*Excerpted text:*

_____

Statistical analysis was conducted with the Statistical Package for the Social Sciences version 20.0 (SPSS Inc., USA), and a two-sided P<0.05 was considered statistically significant. Continuous data were assessed for normality through Kolmogorov–Smirnov test. Among them, the normally distributed ones were expressed as mean±standard deviation (SD) and compared for intergroup differences through Independent-Samples t-test, and the non-normally distributed ones were expressed as median and interquartile range and compared for intergroup differences through Mann–Whitney U-test. Categorical data were expressed as percentages/ratios (%) and compared for intergroup differences through chi-square test. The variables with two-sided P<0.10 in univariate analysis were included in binary logistic regression model to determine risk factors for MCI in PD patients. The receiver operating characteristic (ROC) curve was employed to assess the predictive values, and the Z test was employed to compare the area under curve (AUC).

Results General Data

During the study period, 429 PD patients were recruited. Among them, 21 patients were excluded due to refusal of study participation, 12 patients due to presence of signs or symptoms for other (atypical) disease, 4 patients due to prior medications for PD, 3 patients due to occurrence of NPH, and 2 patients were excluded occurrence of predominant postural tremor and polyneuropathy. Finally, a total of 387 patients were included in this study.

_____

*Data to examine:*
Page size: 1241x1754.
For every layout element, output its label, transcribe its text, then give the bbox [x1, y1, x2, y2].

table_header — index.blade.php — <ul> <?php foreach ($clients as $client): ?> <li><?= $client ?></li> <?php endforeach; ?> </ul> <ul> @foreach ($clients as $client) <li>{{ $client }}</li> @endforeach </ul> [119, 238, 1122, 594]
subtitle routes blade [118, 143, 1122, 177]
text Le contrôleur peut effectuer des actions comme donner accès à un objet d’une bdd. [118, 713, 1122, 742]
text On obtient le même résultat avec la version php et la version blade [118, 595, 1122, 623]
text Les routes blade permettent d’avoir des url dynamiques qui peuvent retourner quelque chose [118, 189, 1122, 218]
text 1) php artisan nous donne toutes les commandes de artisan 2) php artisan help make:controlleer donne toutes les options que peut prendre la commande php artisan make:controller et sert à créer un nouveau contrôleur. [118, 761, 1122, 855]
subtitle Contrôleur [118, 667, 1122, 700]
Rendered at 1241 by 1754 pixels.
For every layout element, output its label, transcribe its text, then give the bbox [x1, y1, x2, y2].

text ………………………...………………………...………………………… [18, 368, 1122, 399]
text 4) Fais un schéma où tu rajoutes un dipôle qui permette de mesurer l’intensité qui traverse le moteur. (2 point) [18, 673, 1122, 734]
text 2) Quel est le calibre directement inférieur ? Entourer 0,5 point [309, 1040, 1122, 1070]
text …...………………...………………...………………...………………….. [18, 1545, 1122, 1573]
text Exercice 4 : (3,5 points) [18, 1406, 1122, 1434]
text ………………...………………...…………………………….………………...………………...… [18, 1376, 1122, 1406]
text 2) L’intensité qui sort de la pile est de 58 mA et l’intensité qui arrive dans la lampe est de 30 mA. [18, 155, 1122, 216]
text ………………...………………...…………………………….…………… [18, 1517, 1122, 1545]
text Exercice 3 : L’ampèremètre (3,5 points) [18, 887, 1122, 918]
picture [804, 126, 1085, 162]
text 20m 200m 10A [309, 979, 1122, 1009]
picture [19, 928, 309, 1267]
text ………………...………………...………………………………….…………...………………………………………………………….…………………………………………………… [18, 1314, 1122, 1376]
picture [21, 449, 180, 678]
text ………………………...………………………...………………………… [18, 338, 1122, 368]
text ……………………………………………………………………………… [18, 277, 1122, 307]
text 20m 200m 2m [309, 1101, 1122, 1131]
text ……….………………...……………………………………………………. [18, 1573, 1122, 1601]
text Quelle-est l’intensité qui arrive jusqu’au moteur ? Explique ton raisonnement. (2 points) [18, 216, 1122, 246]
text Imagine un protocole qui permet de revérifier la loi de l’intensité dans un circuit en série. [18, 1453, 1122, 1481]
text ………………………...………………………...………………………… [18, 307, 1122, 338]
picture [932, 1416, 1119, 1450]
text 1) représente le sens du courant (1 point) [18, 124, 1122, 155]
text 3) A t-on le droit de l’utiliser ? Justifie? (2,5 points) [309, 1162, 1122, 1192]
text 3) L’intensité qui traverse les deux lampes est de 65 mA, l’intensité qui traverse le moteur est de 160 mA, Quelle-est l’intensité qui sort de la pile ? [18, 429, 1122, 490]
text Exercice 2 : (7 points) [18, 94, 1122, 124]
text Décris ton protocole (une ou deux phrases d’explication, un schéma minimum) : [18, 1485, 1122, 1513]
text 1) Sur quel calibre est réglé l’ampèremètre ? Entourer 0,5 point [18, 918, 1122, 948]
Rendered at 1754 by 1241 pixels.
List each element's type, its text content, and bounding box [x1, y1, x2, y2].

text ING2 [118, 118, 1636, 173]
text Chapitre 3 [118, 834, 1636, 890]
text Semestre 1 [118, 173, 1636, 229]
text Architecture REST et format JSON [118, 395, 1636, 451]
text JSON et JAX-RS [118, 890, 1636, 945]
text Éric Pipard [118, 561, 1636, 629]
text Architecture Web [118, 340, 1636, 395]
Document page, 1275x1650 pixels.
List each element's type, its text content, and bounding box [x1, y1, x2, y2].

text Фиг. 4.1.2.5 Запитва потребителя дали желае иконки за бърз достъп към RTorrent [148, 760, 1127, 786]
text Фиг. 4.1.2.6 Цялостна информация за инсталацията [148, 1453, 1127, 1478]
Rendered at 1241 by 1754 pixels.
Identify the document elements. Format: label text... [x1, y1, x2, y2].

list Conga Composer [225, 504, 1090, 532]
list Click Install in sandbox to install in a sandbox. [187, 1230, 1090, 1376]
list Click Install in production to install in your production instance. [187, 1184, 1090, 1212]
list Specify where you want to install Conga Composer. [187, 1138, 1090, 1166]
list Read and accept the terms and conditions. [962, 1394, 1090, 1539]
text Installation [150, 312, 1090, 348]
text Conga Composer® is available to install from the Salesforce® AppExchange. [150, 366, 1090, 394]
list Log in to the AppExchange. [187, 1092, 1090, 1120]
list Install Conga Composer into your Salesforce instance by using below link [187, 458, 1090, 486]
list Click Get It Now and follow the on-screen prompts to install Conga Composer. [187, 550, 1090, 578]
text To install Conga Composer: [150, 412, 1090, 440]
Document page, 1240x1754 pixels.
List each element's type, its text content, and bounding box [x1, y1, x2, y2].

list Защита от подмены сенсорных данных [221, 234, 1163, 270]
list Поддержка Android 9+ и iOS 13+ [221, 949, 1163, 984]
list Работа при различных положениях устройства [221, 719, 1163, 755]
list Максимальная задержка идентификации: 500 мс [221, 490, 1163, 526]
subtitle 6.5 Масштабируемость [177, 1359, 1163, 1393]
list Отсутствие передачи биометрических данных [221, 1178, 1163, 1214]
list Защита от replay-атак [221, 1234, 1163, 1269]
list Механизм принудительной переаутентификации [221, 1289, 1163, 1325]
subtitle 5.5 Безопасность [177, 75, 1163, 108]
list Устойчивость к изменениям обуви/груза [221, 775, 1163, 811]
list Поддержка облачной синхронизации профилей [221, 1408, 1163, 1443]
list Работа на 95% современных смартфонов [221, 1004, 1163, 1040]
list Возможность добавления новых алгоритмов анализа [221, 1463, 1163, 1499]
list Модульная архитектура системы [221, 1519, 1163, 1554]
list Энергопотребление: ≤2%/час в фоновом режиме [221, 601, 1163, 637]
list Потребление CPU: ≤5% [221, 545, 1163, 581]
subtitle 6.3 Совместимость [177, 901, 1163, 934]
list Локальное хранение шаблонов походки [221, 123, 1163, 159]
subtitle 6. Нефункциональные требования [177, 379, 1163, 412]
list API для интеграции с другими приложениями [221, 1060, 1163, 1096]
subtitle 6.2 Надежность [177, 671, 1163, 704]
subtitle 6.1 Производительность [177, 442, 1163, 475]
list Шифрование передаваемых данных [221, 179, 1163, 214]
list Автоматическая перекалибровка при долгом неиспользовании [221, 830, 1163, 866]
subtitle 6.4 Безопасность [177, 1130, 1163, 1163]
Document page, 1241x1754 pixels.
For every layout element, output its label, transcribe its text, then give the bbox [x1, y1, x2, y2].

_____

*Tasks:*
1. Repeat the part of the study excerpt from "During the study" up to and including "in this study.", copying it word for word.
2. According to the study excerpt, how many patients were finally included in the study?
Answer from the study excerpt alone, not from the records.

*Solved tasks:*
1.
During the study period, 429 PD patients were recruited. Among them, 21 patients were excluded due to refusal of study participation, 12 patients due to presence of signs or symptoms for other (atypical) disease, 4 patients due to prior medications for PD, 3 patients due to occurrence of NPH, and 2 patients were excluded occurrence of predominant postural tremor and polyneuropathy. Finally, a total of 387 patients were included in this study.

2. 387 patients